Text block:
Citation: 2013 FC 162

Ottawa, Ontario, this 15th day of February 2013

Present:          The Honourable Mr. Justice Roy

BETWEEN:

JASPREET SINGH MOMI

 

Applicant

 

and

 

 

THE MINISTER OF CITIZENSHIP

AND IMMIGRATION

Respondent

 

 

 

REASONS FOR JUDGMENT AND JUDGMENT

 

 

Preliminary issue

 

[1]               The respondent, at the outset of the hearing, and without notice to the applicant, made the argument that this matter is moot in view of the fact that the labour market opinion issued in this case has expired.

 

[2]               Applicant’s counsel, in very short submissions, referred the Court to the case of Obeng v Canada (Minister of Citizenship and Immigration), 2008 FC 754, where Justice Lagacé ruled that there was no live controversy between the parties as the applicant’s invitation to come to Canada had expired. Nevertheless, the Court exercised its discretion and decided on the issues.

Directions for this task:
Answer these questions about the court decision:
1. Who presided over the case?
2. At the start of the hearing, what did the respondent argue, and on what basis?
3. In the Obeng case that the applicant's counsel cited, which judge ruled that there was no live controversy between the parties?

Dataset excerpts:
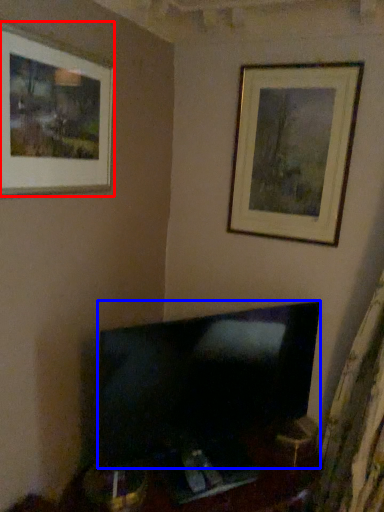
Question: Which object appears farthest to the camera in this image, picture frame (highlighted by a red box) or television (highlighted by a blue box)?

Choices:
 (A) picture frame
 (B) television

Answer: (B)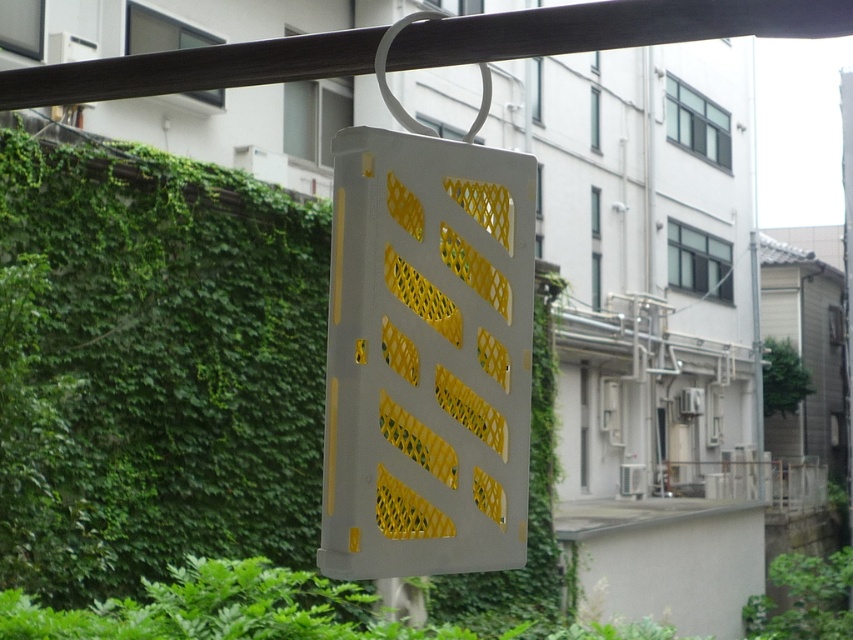
You are standing in front of the image and notice the green ivy at center. Can you determine its exact position using the coordinate system provided?

The green ivy at center is located at point coordinates of (154, 368).

You are standing at the base of the building and want to place a new plant pot between the green ivy at center and the white plastic mesh at center. The plant pot requires 1 meter of space. Is there enough space between them to place the plant pot?

The green ivy at center is 9.32 meters from the white plastic mesh at center, so there is more than enough space to place the plant pot requiring 1 meter of space between them.

From the picture: You are standing in front of the image and want to touch both points, point (194, 266) and point (494, 490). Which point should you reach for first to touch the one closer to you?

Point (194, 266) is closer to you, so you should reach for it first.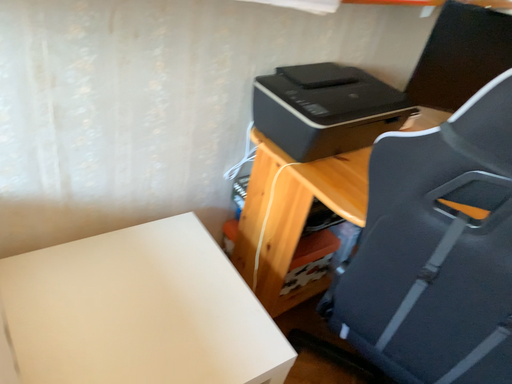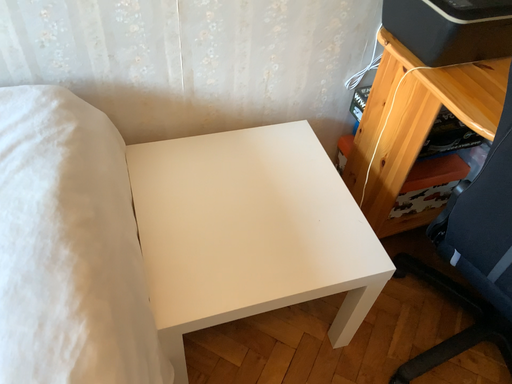
Question: Which way did the camera rotate in the video?

Choices:
 (A) rotated upward
 (B) rotated downward

Answer: (B)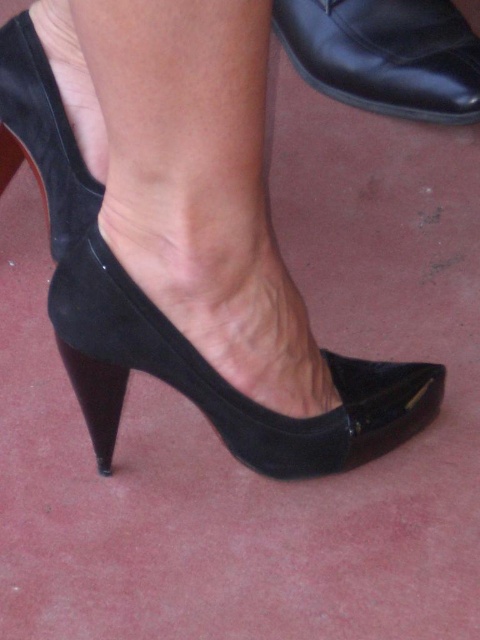
Question: Which object appears farthest from the camera in this image?

Choices:
 (A) black suede shoe at upper right
 (B) suede black high-heeled shoe at center

Answer: (A)

Question: Can you confirm if suede black high-heeled shoe at center is positioned to the left of black suede shoe at upper right?

Choices:
 (A) no
 (B) yes

Answer: (B)

Question: Is suede black high-heeled shoe at center below black suede shoe at upper right?

Choices:
 (A) no
 (B) yes

Answer: (B)

Question: Which object appears closest to the camera in this image?

Choices:
 (A) black suede shoe at upper right
 (B) suede black high-heeled shoe at center

Answer: (B)

Question: Is suede black high-heeled shoe at center bigger than black suede shoe at upper right?

Choices:
 (A) no
 (B) yes

Answer: (B)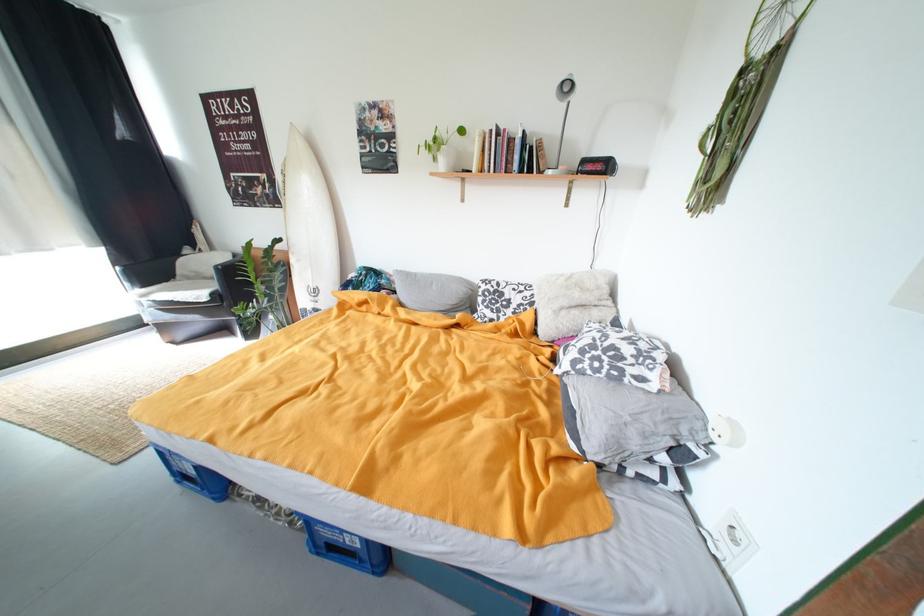
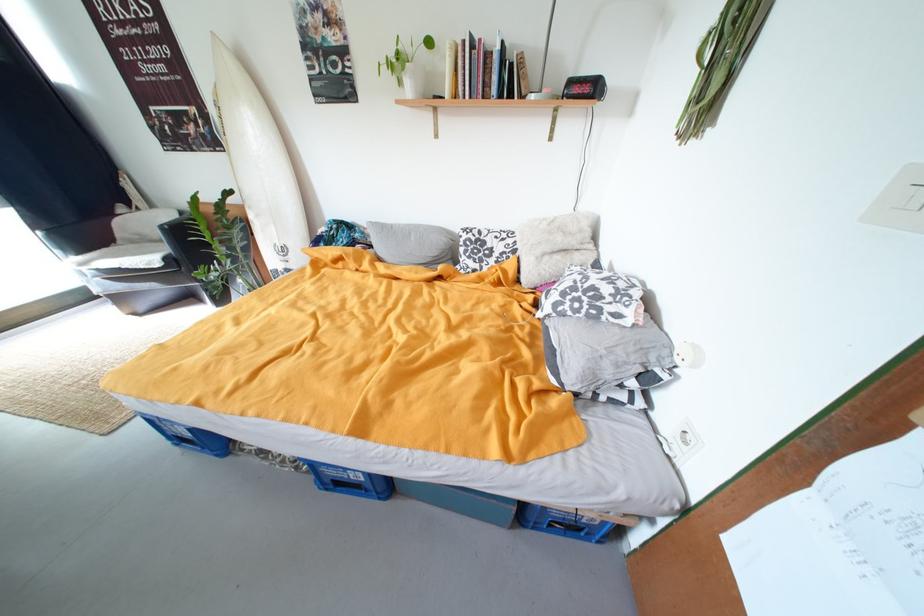
The point at (582, 363) is marked in the first image. Where is the corresponding point in the second image?

(564, 306)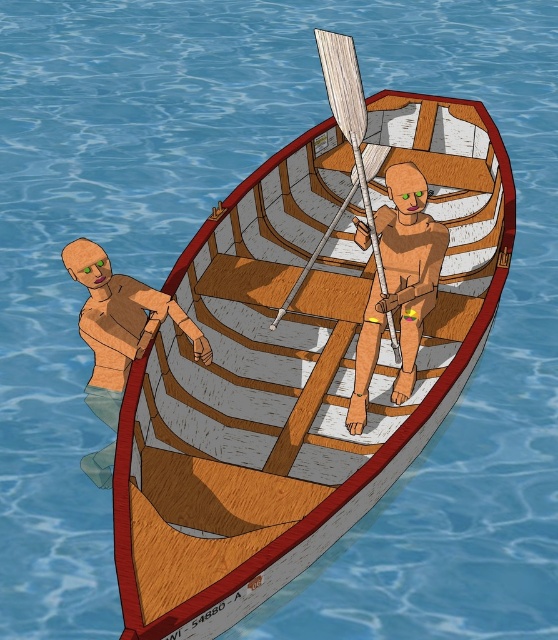
You are a passenger in the wooden boat at center and you want to reach the wooden paddle at center. Can you easily reach it without moving your position?

The wooden boat at center is below the wooden paddle at center, so you can easily reach the wooden paddle at center without moving your position because it is located above you.

You are standing on the dock and want to row the wooden rowboat. You see the wooden oar at center and the wooden paddle at center. Which one is closer to you?

The wooden oar at center is closer to you because the wooden paddle at center is behind it.

You are standing on the shore and see the wooden rowboat with the wooden man at left and the wooden paddle at center. Which object is closer to you?

The wooden man at left is closer to you because he is further to the viewer than the wooden paddle at center.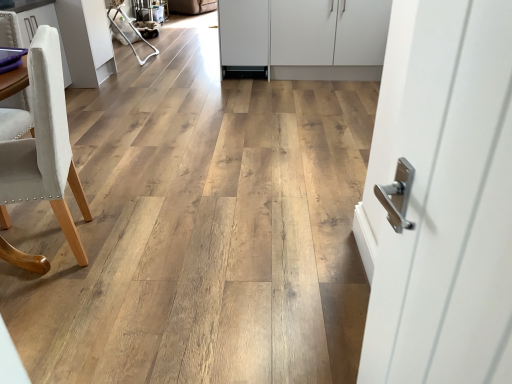
This screenshot has width=512, height=384. Describe the element at coordinates (132, 29) in the screenshot. I see `white fabric armchair at upper left` at that location.

What is the approximate width of white fabric chair at left, acting as the 2th cabinetry starting from the back?

white fabric chair at left, acting as the 2th cabinetry starting from the back, is 40.56 centimeters in width.

Describe the element at coordinates (306, 37) in the screenshot. I see `white matte cabinet at center, the first cabinetry in the right-to-left sequence` at that location.

At what (x,y) coordinates should I click in order to perform the action: click on white matte cabinet at center, which is the second cabinetry from front to back. Please return your answer as a coordinate pair (x, y). Looking at the image, I should click on (306, 37).

Find the location of a particular element. The image size is (512, 384). white fabric armchair at upper left is located at coordinates (132, 29).

Which is correct: white fabric armchair at upper left is inside light beige fabric chair at left, or outside of it?

white fabric armchair at upper left is not enclosed by light beige fabric chair at left.

Looking at this image, what's the angular difference between white fabric armchair at upper left and light beige fabric chair at left's facing directions?

162 degrees separate the facing orientations of white fabric armchair at upper left and light beige fabric chair at left.

Which object is positioned more to the right, white fabric armchair at upper left or light beige fabric chair at left?

light beige fabric chair at left is more to the right.

Considering the positions of point (124, 35) and point (10, 225), is point (124, 35) closer or farther from the camera than point (10, 225)?

Point (124, 35) is farther from the camera than point (10, 225).

Who is taller, light beige fabric chair at left or white fabric chair at left, placed as the first cabinetry when sorted from left to right?

light beige fabric chair at left.

Are light beige fabric chair at left and white fabric chair at left, which is counted as the first cabinetry, starting from the front, beside each other?

No.

Is light beige fabric chair at left positioned behind white fabric chair at left, placed as the first cabinetry when sorted from left to right?

No, it is not.

Looking at this image, from a real-world perspective, is light beige fabric chair at left below white fabric chair at left, which is counted as the first cabinetry, starting from the front?

No.

From a real-world perspective, is light beige fabric chair at left below white fabric armchair at upper left?

No, from a real-world perspective, light beige fabric chair at left is not below white fabric armchair at upper left.

Where is `chair in front of the white fabric armchair at upper left`? chair in front of the white fabric armchair at upper left is located at coordinates (44, 146).

Which is behind, point (27, 176) or point (142, 60)?

Positioned behind is point (142, 60).

Find the location of a particular element. The height and width of the screenshot is (384, 512). chair on the left of white matte cabinet at center, the first cabinetry in the right-to-left sequence is located at coordinates (44, 146).

Is point (32, 70) positioned after point (371, 46)?

No, (32, 70) is closer to viewer.

From the image's perspective, is light beige fabric chair at left above or below white matte cabinet at center, which is the second cabinetry from front to back?

light beige fabric chair at left is situated lower than white matte cabinet at center, which is the second cabinetry from front to back, in the image.

In the image, is light beige fabric chair at left on the left side or the right side of white matte cabinet at center, which is the second cabinetry from front to back?

From the image, it's evident that light beige fabric chair at left is to the left of white matte cabinet at center, which is the second cabinetry from front to back.

Looking at the image, does white fabric chair at left, which is counted as the first cabinetry, starting from the front, seem bigger or smaller compared to white fabric armchair at upper left?

In the image, white fabric chair at left, which is counted as the first cabinetry, starting from the front, appears to be larger than white fabric armchair at upper left.

Find the location of a particular element. The width and height of the screenshot is (512, 384). armchair behind the white fabric chair at left, which is counted as the first cabinetry, starting from the front is located at coordinates (132, 29).

From a real-world perspective, is white fabric chair at left, acting as the 2th cabinetry starting from the back, above or below white fabric armchair at upper left?

white fabric chair at left, acting as the 2th cabinetry starting from the back, is situated higher than white fabric armchair at upper left in the real world.

Which object is positioned more to the left, white fabric chair at left, acting as the 2th cabinetry starting from the back, or white matte cabinet at center, which is the second cabinetry from front to back?

white fabric chair at left, acting as the 2th cabinetry starting from the back, is more to the left.

Does white fabric chair at left, acting as the 2th cabinetry starting from the back, have a lesser width compared to white matte cabinet at center, the first cabinetry in the right-to-left sequence?

Yes.

Is point (22, 29) closer or farther from the camera than point (273, 48)?

Point (22, 29).

What's the angular difference between white fabric chair at left, which is counted as the first cabinetry, starting from the front, and white matte cabinet at center, the first cabinetry in the right-to-left sequence,'s facing directions?

90.1 degrees separate the facing orientations of white fabric chair at left, which is counted as the first cabinetry, starting from the front, and white matte cabinet at center, the first cabinetry in the right-to-left sequence.

Is white matte cabinet at center, the first cabinetry in the right-to-left sequence, aimed at white fabric armchair at upper left?

No, white matte cabinet at center, the first cabinetry in the right-to-left sequence, is not aimed at white fabric armchair at upper left.

Is white matte cabinet at center, which is the second cabinetry from front to back, at the right side of white fabric armchair at upper left?

Yes.

Considering the sizes of white matte cabinet at center, which ranks as the second cabinetry in left-to-right order, and white fabric armchair at upper left in the image, is white matte cabinet at center, which ranks as the second cabinetry in left-to-right order, taller or shorter than white fabric armchair at upper left?

white matte cabinet at center, which ranks as the second cabinetry in left-to-right order, is taller than white fabric armchair at upper left.

Locate an element on the screen. armchair on the left of light beige fabric chair at left is located at coordinates (132, 29).

This screenshot has height=384, width=512. I want to click on chair on the right side of white fabric chair at left, placed as the first cabinetry when sorted from left to right, so click(x=44, y=146).

From the image, which object appears to be nearer to white fabric armchair at upper left, white fabric chair at left, acting as the 2th cabinetry starting from the back, or white matte cabinet at center, the first cabinetry positioned from the back?

Among the two, white fabric chair at left, acting as the 2th cabinetry starting from the back, is located nearer to white fabric armchair at upper left.

When comparing their distances from white fabric chair at left, acting as the 2th cabinetry starting from the back, does white fabric armchair at upper left or white matte cabinet at center, the first cabinetry positioned from the back, seem further?

Based on the image, white fabric armchair at upper left appears to be further to white fabric chair at left, acting as the 2th cabinetry starting from the back.

Looking at the image, which one is located closer to light beige fabric chair at left, white fabric chair at left, placed as the first cabinetry when sorted from left to right, or white matte cabinet at center, the first cabinetry positioned from the back?

Based on the image, white fabric chair at left, placed as the first cabinetry when sorted from left to right, appears to be nearer to light beige fabric chair at left.

Looking at the image, which one is located closer to white matte cabinet at center, the first cabinetry in the right-to-left sequence, white fabric armchair at upper left or white fabric chair at left, placed as the first cabinetry when sorted from left to right?

Based on the image, white fabric chair at left, placed as the first cabinetry when sorted from left to right, appears to be nearer to white matte cabinet at center, the first cabinetry in the right-to-left sequence.

Based on their spatial positions, is white matte cabinet at center, the first cabinetry positioned from the back, or light beige fabric chair at left closer to white fabric chair at left, positioned as the 2th cabinetry in right-to-left order?

light beige fabric chair at left is closer to white fabric chair at left, positioned as the 2th cabinetry in right-to-left order.

When comparing their distances from white fabric chair at left, placed as the first cabinetry when sorted from left to right, does white fabric armchair at upper left or light beige fabric chair at left seem closer?

The object closer to white fabric chair at left, placed as the first cabinetry when sorted from left to right, is light beige fabric chair at left.

From the image, which object appears to be nearer to white fabric armchair at upper left, light beige fabric chair at left or white fabric chair at left, acting as the 2th cabinetry starting from the back?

Expected output:
1. The Honourable Mr. Justice Roy.
2. The respondent argued that the matter is moot because the labour market opinion issued in the case has expired.
3. Justice Lagacé.